A First Iteration
Tuesday, August 18th, 2009The word “iteration” is used a lot in certain fields like computer science, mathematics and music, where a repetition of steps is often necessary. An iteration is often a new or different version of something. Whether you’re
already familiar with this word or not, you know about it in a basic human sense. Take for example the phrases, “A second chance”, “Learn from your mistakes”, and “There’s no substitute for experience”. These all speak to the truth of what new iterations can bring. But before new iterations can come, there has to be a first time. This summer at Sensorpedia there were several first iterations going on. Several of them were first times for me, and some of them were first times for Sensorpedia.
What kind of first times? For me, it was my first time interning in a major research environment. Also, the new addSensor application that I developed underwent its first iteration (although Chris Tomkins-Tinch first created an early predecessor to it). Sensorpedia’s first times included reaching new registered sensor milestones, advancing its main web application, and collaborating with its first group of private beta testers.
The important part about having finally done something for the first time is realizing what the next iteration can hold. The leaders of Sensorpedia are figuring out ways to formalize existing technologies to create a powerful web 2.0 site for sensor data and other types of information sharing. Now having many of their first iterations underway, their position reminds me of an event that occurred a little more than one hundred years ago.

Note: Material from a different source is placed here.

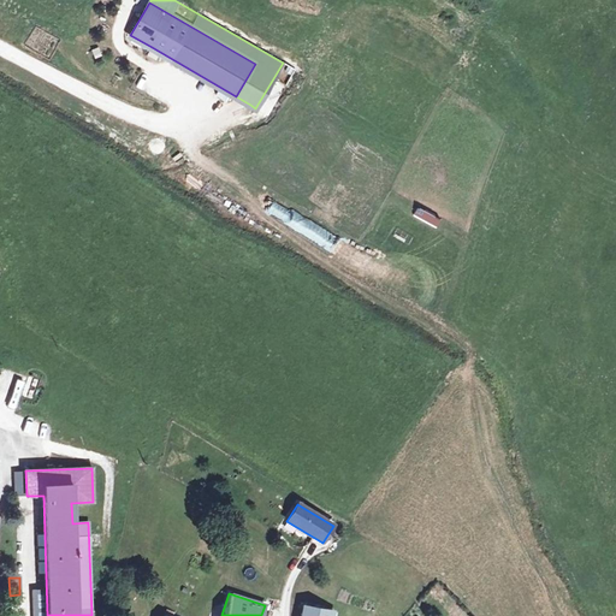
[(330,615),(332,611),(303,605),(301,615),(330,615)]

It was the year 1900 when two brothers from Ohio left their bicycle shop and headed to the breezy dunes of Kitty Hawk, North Carolina. They were thought to be crazy for their belief that controlled, powered flight was possible- but even crazier for going to actually do it. Wilbur and Orville Wright’s first iteration of their “flying machine” that autumn was with a glider. Flying only as a kite not far above the ground, Wilbur rode the glider while testing wing-warping and other control techniques. This led to follow up iterations in the summer of 1901 and the fall of 1902. Through persistent experimentation with their gliders, they discovered that only three keys existed to controlled flight: pitch, roll, and yaw (the three axes). Armed with that important discovery, the Wright brothers set out the following year on their next iteration. It was then that they added another element to their flying machine- a single speed aluminum-cast motor. They paired the motor with a new kind of propeller (inspired by what they had seen on ships) to create the means to power the plane. Then on December 17, 1903, the brothers successfully flew their new machine four times.

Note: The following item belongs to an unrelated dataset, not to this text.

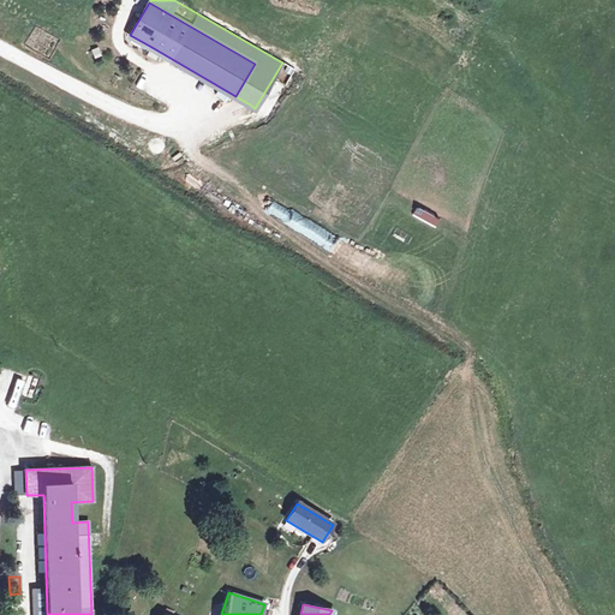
All buildings are outlined.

Those first controlled, powered flights weren’t much by today’s standards. The longest of those four flights that day was a mere 852 feet- and if we were witnesses that day we might have said that “controlled” was stretching it. But after that day, it took less than 66 years to put men on the moon and return them safely. It all started with Wright brothers’ first iteration flying machine.
Like the Wright brothers before us, we now look toward the next iterations of Sensorpedia’s projects. What can we learn from this summer’s first iterations?